- _GOAL_: Retype the rows below, from the line with "state / province: Antioquia" to the line with "collectors: F. W. Pennell", with no changes.

- _RAW DATA_:
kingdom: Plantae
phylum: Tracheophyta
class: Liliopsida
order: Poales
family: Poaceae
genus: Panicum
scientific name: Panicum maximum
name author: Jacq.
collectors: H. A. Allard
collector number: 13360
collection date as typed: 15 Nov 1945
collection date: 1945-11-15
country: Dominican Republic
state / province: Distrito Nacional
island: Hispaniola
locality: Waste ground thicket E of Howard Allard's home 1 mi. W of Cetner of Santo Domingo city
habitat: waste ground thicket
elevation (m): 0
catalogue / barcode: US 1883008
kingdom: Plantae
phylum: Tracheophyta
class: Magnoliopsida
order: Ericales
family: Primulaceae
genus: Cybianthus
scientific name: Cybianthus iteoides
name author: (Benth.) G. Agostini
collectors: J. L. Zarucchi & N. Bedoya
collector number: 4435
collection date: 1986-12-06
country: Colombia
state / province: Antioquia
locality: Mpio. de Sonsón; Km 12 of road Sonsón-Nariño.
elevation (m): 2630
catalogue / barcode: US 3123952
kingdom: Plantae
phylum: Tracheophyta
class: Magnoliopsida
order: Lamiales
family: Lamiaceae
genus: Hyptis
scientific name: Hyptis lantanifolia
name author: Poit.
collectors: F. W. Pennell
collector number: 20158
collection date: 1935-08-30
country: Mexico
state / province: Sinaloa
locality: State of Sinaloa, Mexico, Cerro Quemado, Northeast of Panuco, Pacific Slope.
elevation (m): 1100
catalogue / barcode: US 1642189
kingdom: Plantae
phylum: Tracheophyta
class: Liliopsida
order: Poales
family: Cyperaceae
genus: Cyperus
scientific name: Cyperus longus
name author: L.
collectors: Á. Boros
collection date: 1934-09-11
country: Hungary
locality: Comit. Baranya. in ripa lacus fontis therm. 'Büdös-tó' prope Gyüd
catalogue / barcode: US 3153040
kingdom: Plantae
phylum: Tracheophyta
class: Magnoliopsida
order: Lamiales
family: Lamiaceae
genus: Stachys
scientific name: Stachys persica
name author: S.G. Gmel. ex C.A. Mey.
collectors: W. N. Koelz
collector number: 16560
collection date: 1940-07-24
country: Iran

- _CORRECT RESULT_:
state / province: Antioquia
locality: Mpio. de Sonsón; Km 12 of road Sonsón-Nariño.
elevation (m): 2630
catalogue / barcode: US 3123952
kingdom: Plantae
phylum: Tracheophyta
class: Magnoliopsida
order: Lamiales
family: Lamiaceae
genus: Hyptis
scientific name: Hyptis lantanifolia
name author: Poit.
collectors: F. W. Pennell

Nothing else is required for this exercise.